(Beginning of Document passage)
Because of the overriding importance of healthcare and insurance reform in Missouri, three of our area representatives, Ron Richard, R-Joplin; Bryan Stevenson, R-Webb City; and Marilyn Ruestman, R-Joplin; combined their considerable intellects to write a joint legislative report, which was posted Saturday on the Joplin Daily website.
"To help standardize costs, the Department of Insurance would be asked to establish 12 to 20 risk-reporting categories. Categories of higher risk would be matched with higher premiums. For example, the everyday work of a brain surgeon carries considerably more risk than your family physician."
It is amazing that these three legislators, carrying with them the bedrock values of southwest Missouri were able to come up with nearly the same wording used by Speaker of the House Rod Jetton, R-Marble Hill, in his Capitol Report dated Feb. 17.
Jetton writes, "To help standardize costs, the Department of Insurance will be asked to establish 12 to 20 risk-reporting categories. Categories of higher risk would be matched with higher premiums. For example, the work of a brain surgeon carries considerably more risk than your general family physician."
Those two paragraphs appear to differ by only two words.
The comparisons, however, can be taken even further. The column written by the hydra-type collection of area legislators appears to have taken wording from Rep. Jetton's column, but Rep. Jetton's column is remarkably similar to one posted by Rep. Danielle Moore, R-Fulton.
(End of Document passage)
(Beginning of Data extract)
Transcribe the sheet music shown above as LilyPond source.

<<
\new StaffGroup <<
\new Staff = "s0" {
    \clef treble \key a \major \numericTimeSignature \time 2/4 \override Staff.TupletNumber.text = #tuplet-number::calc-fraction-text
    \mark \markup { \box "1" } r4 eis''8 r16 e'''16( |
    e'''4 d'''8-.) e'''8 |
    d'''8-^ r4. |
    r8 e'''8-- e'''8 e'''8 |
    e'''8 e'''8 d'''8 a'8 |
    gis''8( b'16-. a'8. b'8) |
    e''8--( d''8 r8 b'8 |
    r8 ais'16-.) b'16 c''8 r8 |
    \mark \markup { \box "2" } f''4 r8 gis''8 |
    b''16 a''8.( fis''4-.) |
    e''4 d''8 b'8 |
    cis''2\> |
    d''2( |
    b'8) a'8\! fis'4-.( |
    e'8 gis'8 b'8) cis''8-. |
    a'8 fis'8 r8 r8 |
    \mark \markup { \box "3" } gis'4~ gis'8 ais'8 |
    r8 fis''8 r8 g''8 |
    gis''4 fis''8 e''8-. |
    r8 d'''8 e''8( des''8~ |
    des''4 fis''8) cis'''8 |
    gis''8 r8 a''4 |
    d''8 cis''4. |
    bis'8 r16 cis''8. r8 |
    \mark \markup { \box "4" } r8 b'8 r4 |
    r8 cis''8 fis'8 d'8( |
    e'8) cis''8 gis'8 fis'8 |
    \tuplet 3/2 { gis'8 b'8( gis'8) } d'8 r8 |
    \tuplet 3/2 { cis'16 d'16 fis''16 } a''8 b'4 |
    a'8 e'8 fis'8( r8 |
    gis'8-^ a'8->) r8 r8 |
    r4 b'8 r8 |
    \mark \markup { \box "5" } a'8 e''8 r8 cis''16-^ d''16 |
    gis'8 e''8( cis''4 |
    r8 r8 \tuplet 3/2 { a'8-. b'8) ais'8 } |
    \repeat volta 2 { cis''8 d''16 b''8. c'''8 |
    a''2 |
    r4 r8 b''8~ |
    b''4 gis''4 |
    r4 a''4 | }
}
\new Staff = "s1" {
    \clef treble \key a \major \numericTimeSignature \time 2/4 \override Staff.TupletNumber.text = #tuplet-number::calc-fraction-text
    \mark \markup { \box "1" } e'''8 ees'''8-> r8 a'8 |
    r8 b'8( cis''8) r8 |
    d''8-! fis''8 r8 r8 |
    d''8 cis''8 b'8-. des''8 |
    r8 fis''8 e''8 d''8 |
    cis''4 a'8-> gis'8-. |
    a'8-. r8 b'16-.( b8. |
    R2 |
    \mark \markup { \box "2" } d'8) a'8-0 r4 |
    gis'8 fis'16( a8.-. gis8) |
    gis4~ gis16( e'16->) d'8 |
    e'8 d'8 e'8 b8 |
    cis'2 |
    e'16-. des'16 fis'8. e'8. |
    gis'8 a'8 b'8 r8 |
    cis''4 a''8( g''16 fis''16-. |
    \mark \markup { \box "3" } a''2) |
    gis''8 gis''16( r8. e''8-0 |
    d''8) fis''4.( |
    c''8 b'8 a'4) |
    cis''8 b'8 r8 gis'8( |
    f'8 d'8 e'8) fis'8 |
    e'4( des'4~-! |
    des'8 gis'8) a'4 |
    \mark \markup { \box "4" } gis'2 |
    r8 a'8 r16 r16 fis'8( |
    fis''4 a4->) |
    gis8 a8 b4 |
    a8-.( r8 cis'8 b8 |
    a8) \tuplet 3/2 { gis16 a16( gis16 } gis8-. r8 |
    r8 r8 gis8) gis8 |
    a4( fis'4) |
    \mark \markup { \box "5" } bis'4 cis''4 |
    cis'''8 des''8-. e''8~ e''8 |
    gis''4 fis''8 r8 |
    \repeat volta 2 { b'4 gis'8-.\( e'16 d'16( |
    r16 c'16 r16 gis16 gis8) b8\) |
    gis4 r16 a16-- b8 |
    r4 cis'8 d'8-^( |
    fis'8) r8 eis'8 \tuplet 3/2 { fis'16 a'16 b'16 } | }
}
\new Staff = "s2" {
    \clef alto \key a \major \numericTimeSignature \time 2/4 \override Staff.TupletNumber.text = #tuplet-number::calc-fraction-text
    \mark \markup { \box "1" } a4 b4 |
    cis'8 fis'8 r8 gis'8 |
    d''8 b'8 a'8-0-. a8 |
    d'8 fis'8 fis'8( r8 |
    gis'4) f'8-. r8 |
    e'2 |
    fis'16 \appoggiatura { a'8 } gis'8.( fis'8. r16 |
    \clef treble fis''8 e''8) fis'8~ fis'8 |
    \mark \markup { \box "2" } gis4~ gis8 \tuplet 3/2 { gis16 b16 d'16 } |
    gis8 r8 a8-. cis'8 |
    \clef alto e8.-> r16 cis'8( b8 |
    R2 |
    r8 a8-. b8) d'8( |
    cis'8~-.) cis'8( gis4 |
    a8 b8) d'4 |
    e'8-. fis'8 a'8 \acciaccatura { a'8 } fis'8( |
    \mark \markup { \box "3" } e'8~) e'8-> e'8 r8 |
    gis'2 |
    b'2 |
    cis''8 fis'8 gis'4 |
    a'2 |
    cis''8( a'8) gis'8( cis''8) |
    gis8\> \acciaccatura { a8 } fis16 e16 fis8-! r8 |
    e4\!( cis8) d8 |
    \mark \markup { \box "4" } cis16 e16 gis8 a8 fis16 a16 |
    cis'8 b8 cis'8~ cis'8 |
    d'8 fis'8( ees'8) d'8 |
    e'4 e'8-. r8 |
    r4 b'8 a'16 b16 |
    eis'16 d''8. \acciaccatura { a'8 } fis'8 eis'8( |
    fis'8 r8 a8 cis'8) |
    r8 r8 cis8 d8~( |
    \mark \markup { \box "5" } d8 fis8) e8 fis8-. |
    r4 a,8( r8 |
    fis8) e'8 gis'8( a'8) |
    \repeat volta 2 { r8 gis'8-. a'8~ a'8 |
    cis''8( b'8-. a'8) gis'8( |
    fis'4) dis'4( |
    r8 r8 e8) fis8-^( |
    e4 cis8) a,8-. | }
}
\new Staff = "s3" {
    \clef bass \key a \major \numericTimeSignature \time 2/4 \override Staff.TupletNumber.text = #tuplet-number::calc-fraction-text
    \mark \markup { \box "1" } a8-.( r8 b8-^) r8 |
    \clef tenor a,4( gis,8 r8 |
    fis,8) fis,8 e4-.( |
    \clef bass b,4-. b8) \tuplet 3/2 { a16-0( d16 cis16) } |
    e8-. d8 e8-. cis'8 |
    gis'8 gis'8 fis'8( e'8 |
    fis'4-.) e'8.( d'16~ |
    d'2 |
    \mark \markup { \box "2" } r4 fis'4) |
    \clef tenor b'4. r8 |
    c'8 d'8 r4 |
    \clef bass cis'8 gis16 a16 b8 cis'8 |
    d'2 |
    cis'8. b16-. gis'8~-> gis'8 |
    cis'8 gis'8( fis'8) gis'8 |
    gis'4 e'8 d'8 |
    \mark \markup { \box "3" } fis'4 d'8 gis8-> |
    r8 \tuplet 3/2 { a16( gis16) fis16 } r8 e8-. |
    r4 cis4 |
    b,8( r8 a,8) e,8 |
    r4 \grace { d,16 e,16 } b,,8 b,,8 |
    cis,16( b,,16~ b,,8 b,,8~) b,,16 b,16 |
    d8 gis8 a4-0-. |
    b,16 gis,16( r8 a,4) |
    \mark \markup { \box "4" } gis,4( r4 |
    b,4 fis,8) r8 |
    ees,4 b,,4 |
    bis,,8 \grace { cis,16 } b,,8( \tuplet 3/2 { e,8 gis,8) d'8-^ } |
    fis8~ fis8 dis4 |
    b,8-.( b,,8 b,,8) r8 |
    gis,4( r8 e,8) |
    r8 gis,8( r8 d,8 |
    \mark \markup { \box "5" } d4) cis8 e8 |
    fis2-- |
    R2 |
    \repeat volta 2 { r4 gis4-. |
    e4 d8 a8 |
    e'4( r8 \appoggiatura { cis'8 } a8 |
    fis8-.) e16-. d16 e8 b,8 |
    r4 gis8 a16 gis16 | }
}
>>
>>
(End of Data extract)
## [Exercises]
(a) In the column about the legislators' healthcare reports, how would the part between "The comparisons, however, can" and "Danielle Moore, R-Fulton.", inclusive, read if you rewrote it with "hydra-type" replaced by "many-headed"?
(b) In the column about the legislators' healthcare reports, what date was on Speaker Rod Jetton's Capitol Report?
(c) Can you continue the column about the legislators' healthcare reports from where it stops?

## [Answers for the exercise]
(a)
The comparisons, however, can be taken even further. The column written by the many-headed collection of area legislators appears to have taken wording from Rep. Jetton's column, but Rep. Jetton's column is remarkably similar to one posted by Rep. Danielle Moore, R-Fulton.

(b) Feb. 17.

(c)
Ms. Moore writes, "To help standardize costs, the Department of Insurance would be asked to establish 12 to 20 risk-reporting categories. Categories of higher risk would be matched with higher premiums. For example, the everyday work of a brain surgeon carries considerably more risk than the work of your family physician."
The wording of the Joplin-area trio's column is identical to that in Ms. Moore's column.
The identical and similar wording is not just limited to that paragraph. All three columns use the exact phrase: "That translates into more affordable and more accessible healthcare for all Missourians," though Jetton and Ms. Moore used that as the concluding line in their column and the Joplin-area legislators did not.
All three columns mention President Bush's State of the Union address early in their text.
In Ms. Moore's Feb. 3 column- "Specifically, the company should not raise a doctor's premium by more than 10 percent and cannot determine not to renew the doctor's policy without giving 60 days notice."
In Jetton's Feb. 17 column- "Specifically, the company will not be allowed to raise a doctor's premium by more than 10 percent, and they cannot decide to terminate the doctor's policy without giving him 60 days notice."
In Saturday's Richard/Stevenson/Ruestman column- "Specifically, the company should not raise a doctor's premium by more than 10 percent, and they cannot determine not to renew the doctor's policy without giving 60 days notice."
Those are not the only areas of these "columns" that are similar or identical, but they are enough to give you a clear idea of what is going on.
In past posts, I have decried this practice as plagiarism, but it is something far more insidious than mere plagiarism. These appear to be columns that are provided to the legislators at the taxpayers' expense, clearly to promote their re-election, and no effort is being made to describe them accurately.
Rep. Jetton explained how the capital reports system works in an e-mail to The Turner Report, which was posted Dec. 14. This is what he said:
"I remember being in school and the rules for copying. In the House, it is a bit different. We openly share our reports with each other. If a Rep feels like I wrote something that they agree with they are free to use it in their districts at the same time; if I like what they are saying and a agree with it I may use it in mine.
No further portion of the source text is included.